Auch Leistungssportler erfahren Enttäuschungen und erleben Frust in ihrem Alltag. Dennoch schaffen sie es, gute Leistungen zu erbringen, wenn es darauf ankommt. Das hat in erster Linie Einfluss auf ihre sportliche Karriere, aber auch auf ihren Alltag. Mit einem grundlegend positiven Mindset optimiert sich die Leistungsentwicklung in jeder Situation.

Konkret nehmen sich die Sportler im Rahmen des Mentaltrainings zunächst eine Bewegung oder Handlung zum Ziel, bei welcher sie Verbesserungspotential sehen. Anschließend wiederholen sie zunächst einmal nur die planmäßige und bewusste Vorstellung deren Ausführung. Das mag auf den ersten Blick vielleicht komisch wirken. Auf den zweiten Blick fängt jedoch alles, was Menschen in ihrem Leben tun, auf irgendeine Art und Weise in deren Kopf an. Daher ist das der erste Punkt, an dem angesetzt wird, um Leistungen zu optimieren. So können vor allem Störfaktoren ausgeschaltet und in eine optimale Handlungs- und Lageorientierung umgewandelt werden.
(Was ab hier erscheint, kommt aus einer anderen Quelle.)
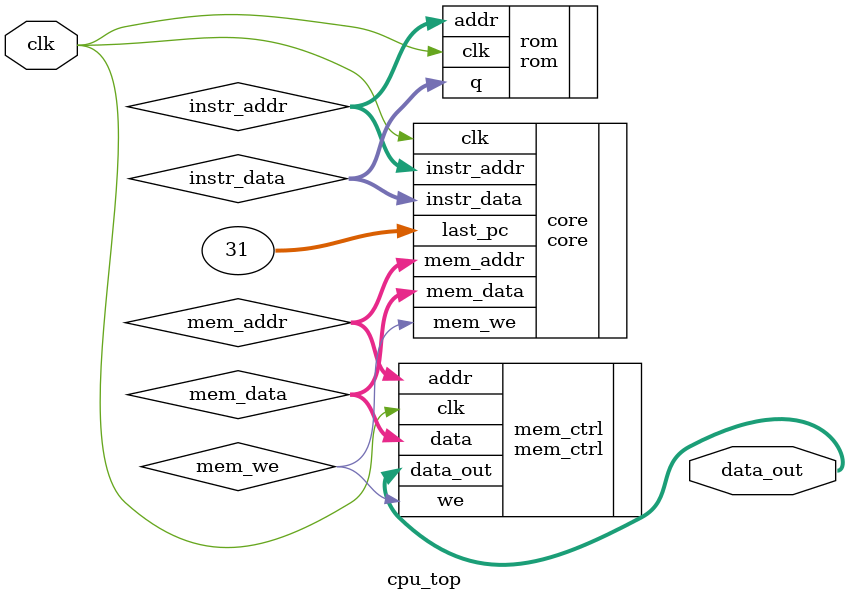
<source format=v>
module cpu_top(
    input clk,

    output [15:0]data_out
);

wire [31:0]instr_addr;
wire [31:0]instr_data;
rom rom(.clk(clk), .addr(instr_addr), .q(instr_data));

wire [31:0]mem_addr;
wire [31:0]mem_data;
wire mem_we;
mem_ctrl mem_ctrl(
    .clk(clk), .addr(mem_addr), .data(mem_data),
    .we(mem_we), .data_out(data_out)
);

core core(
    .clk(clk),
    .instr_data(instr_data), .last_pc(31),
    .instr_addr(instr_addr),
    .mem_addr(mem_addr), .mem_data(mem_data),
    .mem_we(mem_we)
);

endmodule

</source>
Durch Disziplin und höchste Konzentration sind Sportler so in der Lage in Extremsituationen fokussierte Leistungen abzurufen. Selbstverständlich tragen auch situationsabhängige Parameter und äußere Rahmenbedingungen zu ihren Leistungen bei. Das können Zuschauer, Gegenspieler, bestimmte Emotionen oder Erwartungen sein. Diese können jedoch meist nicht von ihnen selbst beeinflusst werden. Somit darf ihnen auch keine Beachtung geschenkt werden. Als Spitzensportler sind mentale Stärken wie Zielstrebigkeit, Ehrgeiz und Zuversicht essenziell.

Wie du deine mentale Stärke aufrecht hältst

Wie ein Muskel muss auch mentale Stärke trainiert werden. Von der Erkenntnis deiner Problemfelder über die Definition deiner individuellen Zielsetzung bis hin zu verschiedenen Strategien zu deiner mentalen Stärkung durchläufst du stets denselben Prozess. Dabei reflektierst du immer wieder und lernst, verschiedene Techniken optimal für deine Bedürfnisse anzuwenden. Tu dir selbst etwas Gutes und fang an deinen Weg bis ans Ziel zu gehen!